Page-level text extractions
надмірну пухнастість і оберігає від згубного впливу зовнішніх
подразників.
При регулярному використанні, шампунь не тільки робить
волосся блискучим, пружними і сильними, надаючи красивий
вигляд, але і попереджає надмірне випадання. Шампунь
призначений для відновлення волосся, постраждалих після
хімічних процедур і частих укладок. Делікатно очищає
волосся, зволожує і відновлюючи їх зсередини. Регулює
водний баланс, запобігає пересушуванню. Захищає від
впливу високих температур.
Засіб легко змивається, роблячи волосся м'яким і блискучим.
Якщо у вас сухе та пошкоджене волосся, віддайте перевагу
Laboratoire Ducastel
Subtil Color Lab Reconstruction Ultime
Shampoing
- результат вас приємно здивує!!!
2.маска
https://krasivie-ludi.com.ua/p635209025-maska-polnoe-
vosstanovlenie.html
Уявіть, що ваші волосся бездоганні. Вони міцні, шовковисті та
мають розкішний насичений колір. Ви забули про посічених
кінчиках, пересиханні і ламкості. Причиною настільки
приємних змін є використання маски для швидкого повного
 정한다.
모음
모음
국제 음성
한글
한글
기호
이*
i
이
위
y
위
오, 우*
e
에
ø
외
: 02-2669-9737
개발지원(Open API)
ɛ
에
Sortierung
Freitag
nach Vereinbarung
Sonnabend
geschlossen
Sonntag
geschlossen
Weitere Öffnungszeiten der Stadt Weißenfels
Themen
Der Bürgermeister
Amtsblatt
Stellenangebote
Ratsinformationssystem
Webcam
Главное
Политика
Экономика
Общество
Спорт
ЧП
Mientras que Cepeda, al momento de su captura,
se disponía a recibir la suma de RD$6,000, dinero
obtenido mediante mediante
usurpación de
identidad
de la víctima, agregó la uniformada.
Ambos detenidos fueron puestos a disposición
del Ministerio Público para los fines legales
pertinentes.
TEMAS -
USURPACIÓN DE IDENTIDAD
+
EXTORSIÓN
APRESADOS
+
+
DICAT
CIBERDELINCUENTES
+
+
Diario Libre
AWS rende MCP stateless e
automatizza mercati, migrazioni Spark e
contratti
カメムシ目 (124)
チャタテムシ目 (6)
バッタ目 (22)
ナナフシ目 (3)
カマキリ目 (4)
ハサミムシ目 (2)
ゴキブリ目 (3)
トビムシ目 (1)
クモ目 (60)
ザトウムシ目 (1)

### Work request
Copy the rows from their start through the line containing "хімічних процедур і", changing "блискучим" to "сяючим" and leaving everything else untouched.

### Completed task
надмірну пухнастість і оберігає від згубного впливу зовнішніх
подразників.
При регулярному використанні, шампунь не тільки робить
волосся сяючим, пружними і сильними, надаючи красивий
вигляд, але і попереджає надмірне випадання. Шампунь
призначений для відновлення волосся, постраждалих після
хімічних процедур і частих укладок. Делікатно очищає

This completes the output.